Russia, represented by its foreign minister Sergey Lavrov, is mandated to reject wording in any joint resolution which is remotely critical of its government’s actions in Ukraine. Meanwhile others, from the US to Japan, will oppose a watered-down mention of the subject.

In such circumstances, two separate statements cannot be ruled out. Beijing has so far not voted in favour of Russia at the UN, and like India, has remained neutral. What will it do in New Delhi?

China was prickly about a ministerial meeting taking place in Kashmir. Its ministry of foreign affairs’ spokesperson however said: "We support India in hosting this year’s summit and stand ready to work with all parties to make the G20 Summit a success." It will be interesting to see how this plays out in practice. China looks upon the G20 more as an economic entity than a political body.
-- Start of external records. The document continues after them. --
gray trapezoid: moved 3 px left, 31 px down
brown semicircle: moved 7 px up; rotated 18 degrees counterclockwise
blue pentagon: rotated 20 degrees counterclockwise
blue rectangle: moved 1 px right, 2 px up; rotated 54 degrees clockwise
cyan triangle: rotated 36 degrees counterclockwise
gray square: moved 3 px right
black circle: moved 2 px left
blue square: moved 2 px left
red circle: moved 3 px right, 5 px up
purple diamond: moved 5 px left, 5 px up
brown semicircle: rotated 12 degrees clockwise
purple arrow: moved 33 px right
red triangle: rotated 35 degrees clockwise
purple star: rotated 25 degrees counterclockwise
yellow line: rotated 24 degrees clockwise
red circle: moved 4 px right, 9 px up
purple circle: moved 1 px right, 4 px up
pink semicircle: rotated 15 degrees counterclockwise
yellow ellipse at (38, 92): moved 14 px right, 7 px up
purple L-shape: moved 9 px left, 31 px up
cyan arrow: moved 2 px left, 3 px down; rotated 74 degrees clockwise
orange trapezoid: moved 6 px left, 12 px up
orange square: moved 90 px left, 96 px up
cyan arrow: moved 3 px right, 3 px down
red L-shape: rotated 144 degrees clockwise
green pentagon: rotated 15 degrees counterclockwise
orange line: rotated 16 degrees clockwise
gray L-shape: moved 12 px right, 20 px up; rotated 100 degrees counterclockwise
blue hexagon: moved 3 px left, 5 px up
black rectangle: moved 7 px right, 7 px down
The onus of a G20 Summit’s success rests largely with the host. The roll of the dice is such that at this juncture, India has an unenviable task.

There was divergence at Indonesia as well last year, where a compromise declaration had to be arrived at. Subsequently, following intensification of the Russia–Ukraine war, attitudes have hardened further.

So, the prospects are foreboding. Yet, a bold move by India on the Ukraine issue might have spared Modi the blushes.

The G20 summit in New Delhi, however, looks like an opportunity lost for India.